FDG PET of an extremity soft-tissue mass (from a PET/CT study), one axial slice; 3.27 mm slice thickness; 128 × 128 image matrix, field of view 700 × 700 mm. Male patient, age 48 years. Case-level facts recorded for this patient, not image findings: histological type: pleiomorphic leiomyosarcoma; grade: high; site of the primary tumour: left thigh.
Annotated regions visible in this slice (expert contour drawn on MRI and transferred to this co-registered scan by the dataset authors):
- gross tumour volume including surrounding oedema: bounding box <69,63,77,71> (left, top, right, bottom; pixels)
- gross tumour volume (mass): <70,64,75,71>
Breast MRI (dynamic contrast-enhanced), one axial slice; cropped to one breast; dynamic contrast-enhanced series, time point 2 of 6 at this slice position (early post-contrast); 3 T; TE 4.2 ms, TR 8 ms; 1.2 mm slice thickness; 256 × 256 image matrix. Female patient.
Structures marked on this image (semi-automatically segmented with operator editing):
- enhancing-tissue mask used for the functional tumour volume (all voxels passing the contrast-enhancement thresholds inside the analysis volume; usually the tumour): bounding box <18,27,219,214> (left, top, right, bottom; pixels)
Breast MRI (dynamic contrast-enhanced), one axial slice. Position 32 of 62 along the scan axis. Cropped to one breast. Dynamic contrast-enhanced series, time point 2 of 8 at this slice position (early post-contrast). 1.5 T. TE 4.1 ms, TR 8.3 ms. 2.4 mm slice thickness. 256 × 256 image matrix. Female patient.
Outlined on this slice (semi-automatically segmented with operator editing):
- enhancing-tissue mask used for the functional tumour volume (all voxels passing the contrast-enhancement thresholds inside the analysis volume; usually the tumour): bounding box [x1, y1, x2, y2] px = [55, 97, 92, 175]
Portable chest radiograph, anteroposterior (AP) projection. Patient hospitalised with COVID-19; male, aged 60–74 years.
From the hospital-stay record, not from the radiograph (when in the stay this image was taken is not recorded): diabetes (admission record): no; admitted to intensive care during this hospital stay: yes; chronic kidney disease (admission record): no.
== == ==
Instructions for the task: Referring to the material above, set down exactly the lines between the line with "Breast MRI (dynamic contrast-enhanced), one axial slice." and the line with "Portable chest radiograph, anteroposterior", inclusive, and no other lines.

Response:
Breast MRI (dynamic contrast-enhanced), one axial slice. Position 32 of 62 along the scan axis. Cropped to one breast. Dynamic contrast-enhanced series, time point 2 of 8 at this slice position (early post-contrast). 1.5 T. TE 4.1 ms, TR 8.3 ms. 2.4 mm slice thickness. 256 × 256 image matrix. Female patient.
Outlined on this slice (semi-automatically segmented with operator editing):
- enhancing-tissue mask used for the functional tumour volume (all voxels passing the contrast-enhancement thresholds inside the analysis volume; usually the tumour): bounding box [x1, y1, x2, y2] px = [55, 97, 92, 175]
Portable chest radiograph, anteroposterior (AP) projection. Patient hospitalised with COVID-19; male, aged 60–74 years.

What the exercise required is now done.